Global human rights groups have declined to appear before a Sri Lankan government-appointed panel looking into the civil war saying that it lacked credibility and was unlikely to carry out an independent probe.
A joint letter from Amnesty International (AI), Human Rights Watch and the International Crisis Group said the Lessons Learnt and Reconciliation Commission (LLRC) appointed by President Mahinda Rajapaksa did not ``meet international standards for independent and impartial inquiries.’’
Rajapaksa appointed the seven-member LLRC in May to probe the failure of the Norway-brokered ceasefire between Colombo and the Tamil Tigers and the months of fighting that followed.
Subsequently, the Commission invited national and international organisations to depose before it.
But the government panel also came under criticism from the international community including the United Nations which wanted an international investigation into the alleged cases of civilian deaths as the war ended in May, 2009.
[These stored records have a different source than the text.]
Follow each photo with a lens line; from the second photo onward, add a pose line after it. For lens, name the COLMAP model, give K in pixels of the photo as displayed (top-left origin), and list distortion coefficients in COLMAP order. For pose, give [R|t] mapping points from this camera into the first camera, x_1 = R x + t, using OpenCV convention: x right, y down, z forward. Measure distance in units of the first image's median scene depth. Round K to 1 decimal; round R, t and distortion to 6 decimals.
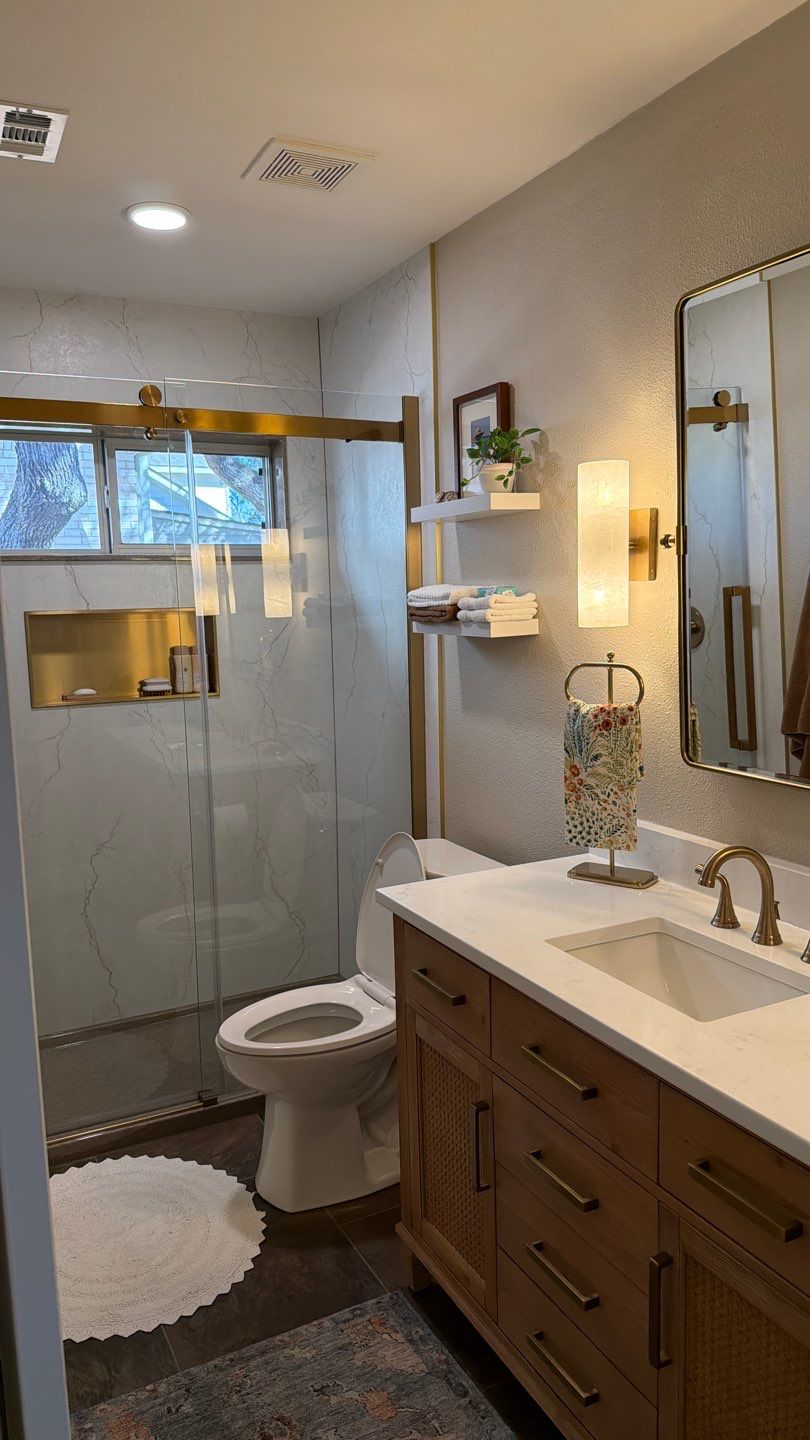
lens RADIAL K [[1005.8, 0, 407.4], [0, 1005.8, 722.0], [0, 0, 1]] dist [0.066333, -0.103262]
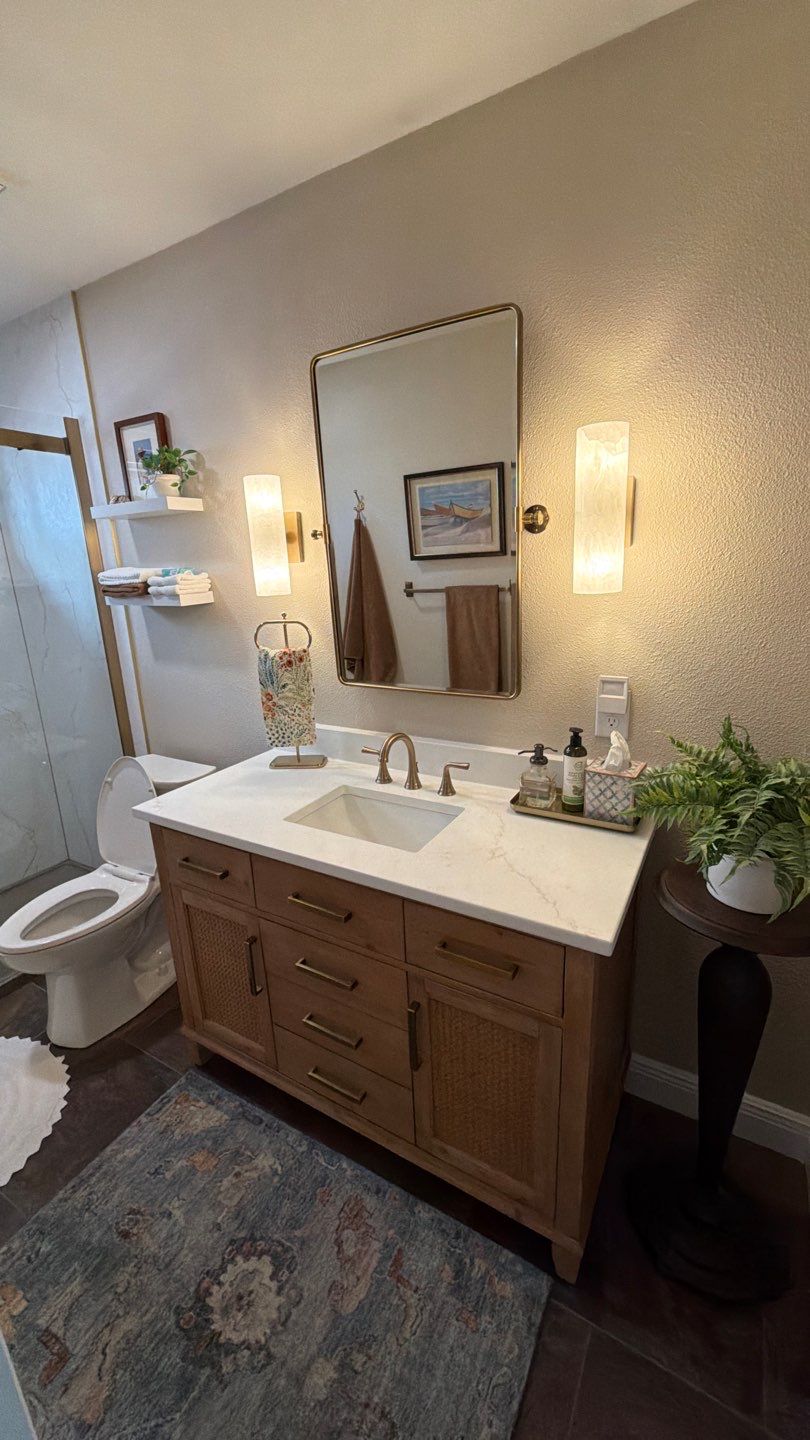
lens RADIAL K [[574.2, 0, 405.4], [0, 574.2, 717.6], [0, 0, 1]] dist [-0.001002, 0.000849]
pose [[0.844793, -0.148715, 0.514012, -0.081608], [0.086577, 0.985934, 0.142961, -0.019693], [-0.528042, -0.076271, 0.845786, 0.163874]]
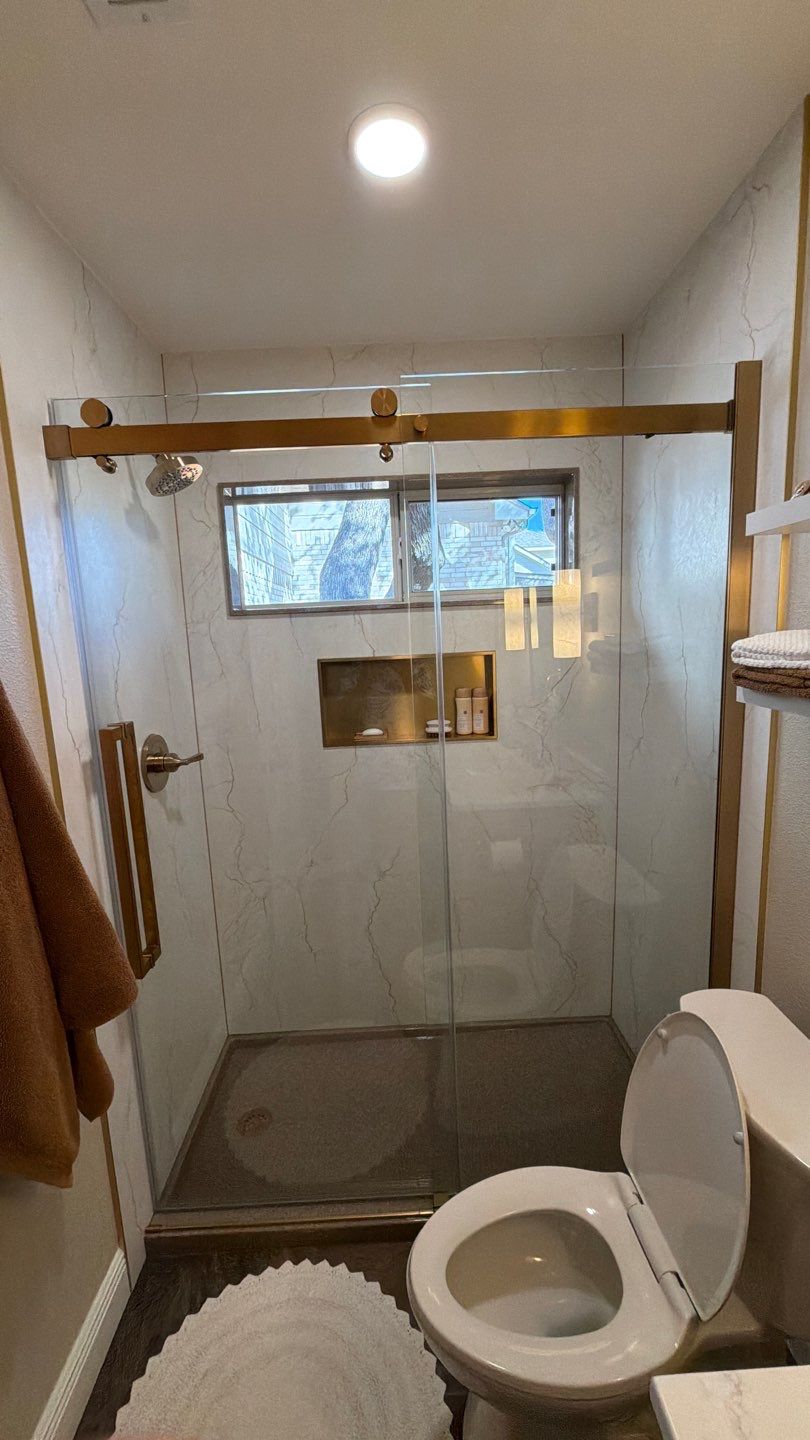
lens RADIAL K [[574.2, 0, 403.9], [0, 574.2, 720.9], [0, 0, 1]] dist [-0.001002, 0.000849]
pose [[0.897948, 0.053444, -0.436845, -0.029413], [-0.033822, 0.998044, 0.052579, -0.100435], [0.438801, -0.032439, 0.897999, 0.626519]]
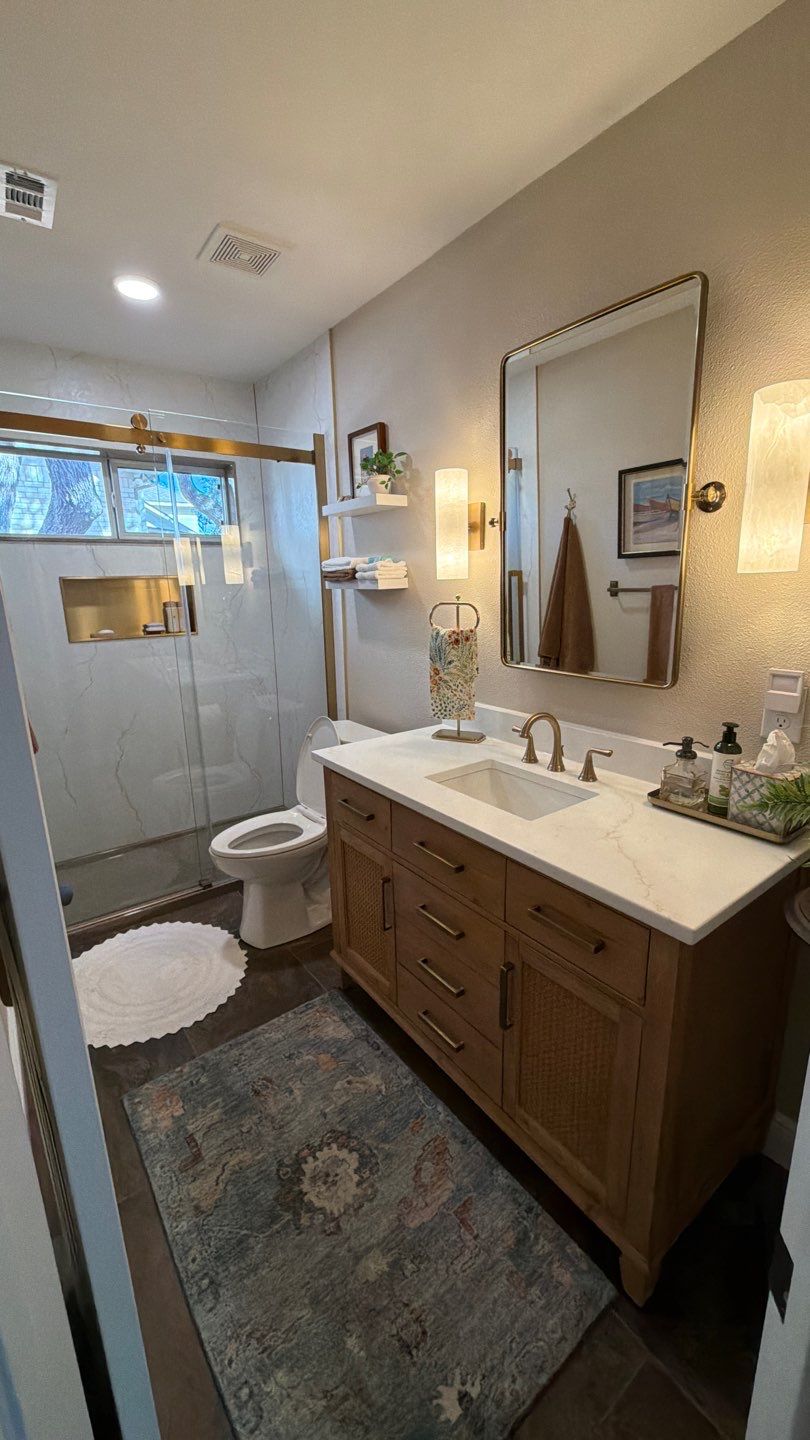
lens RADIAL K [[574.2, 0, 406.0], [0, 574.2, 717.8], [0, 0, 1]] dist [-0.001002, 0.000849]
pose [[0.986709, -0.032861, 0.159137, -0.022703], [0.016268, 0.994395, 0.104466, 0.021508], [-0.161678, -0.100489, 0.981714, 0.095687]]
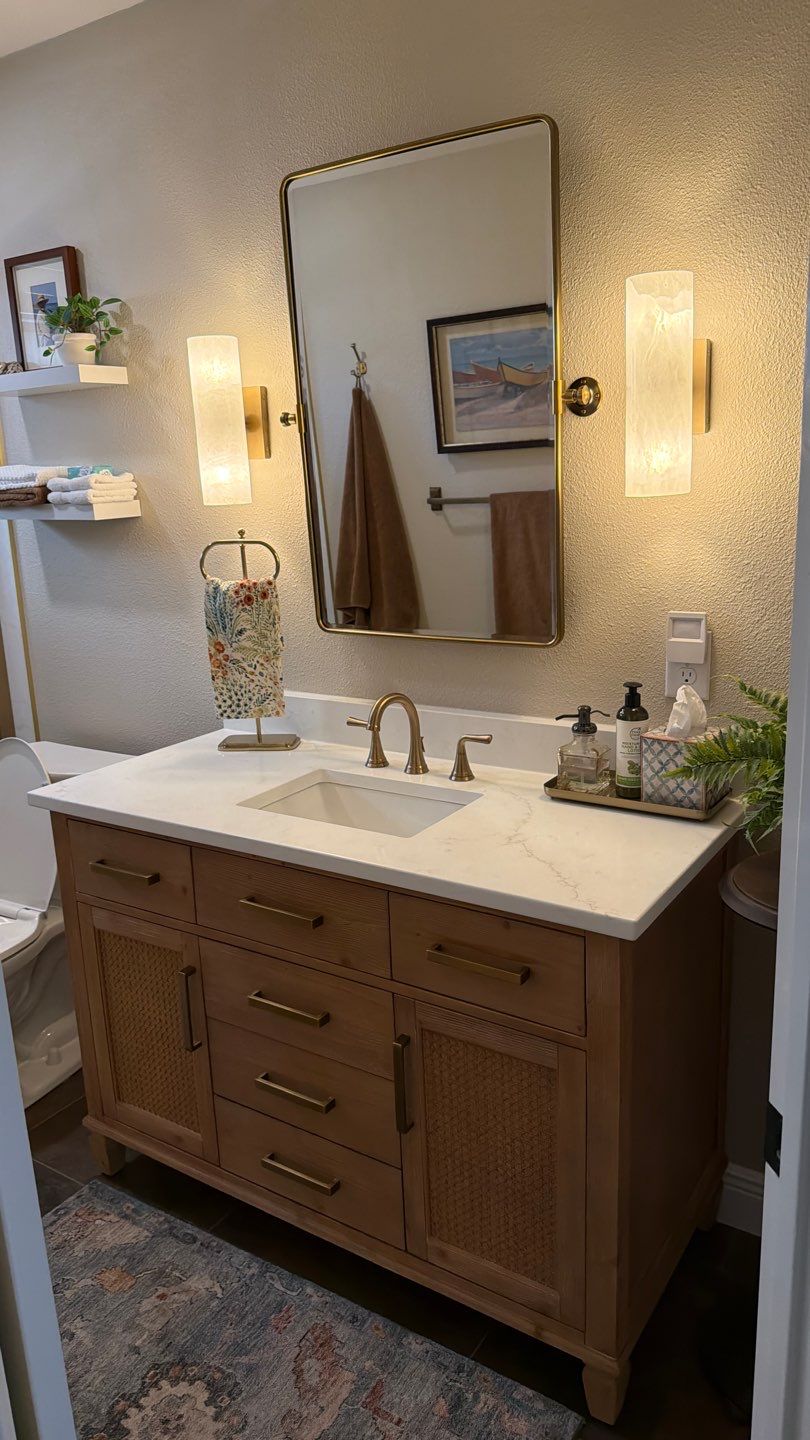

"The LLRC's mandate, its composition, its procedures, and the human rights environment in which it is operating all conspire to make a safe and satisfactory outcome for victims of human rights violations and their families extremely unlikely," AI said in a statement.
It added that ``like its predecessors, the LLRC exists against a backdrop of continuing government failure to address accountability and continuing human rights abuses.’’ IN a 2009 report, titled `Twenty Years of Make-believe; Sri Lanka's Commissions of Inquiry’, the AI had claimed to have documented ``Sri Lanka's long history of impunity and the failed Presidential Commission of Inquiry.’’
"AI is particularly concerned about the lack of any provisions for witness protection and the fact that former officials who have publicly defended the Sri Lankan government against allegations of war crimes serve on the commission." The LLRC secretary, A.B. Atugoda, however, told *Associated Press* that the commission's independence and impartiality "must be judged by the performance of the commission and not on the basis of preconceived notions."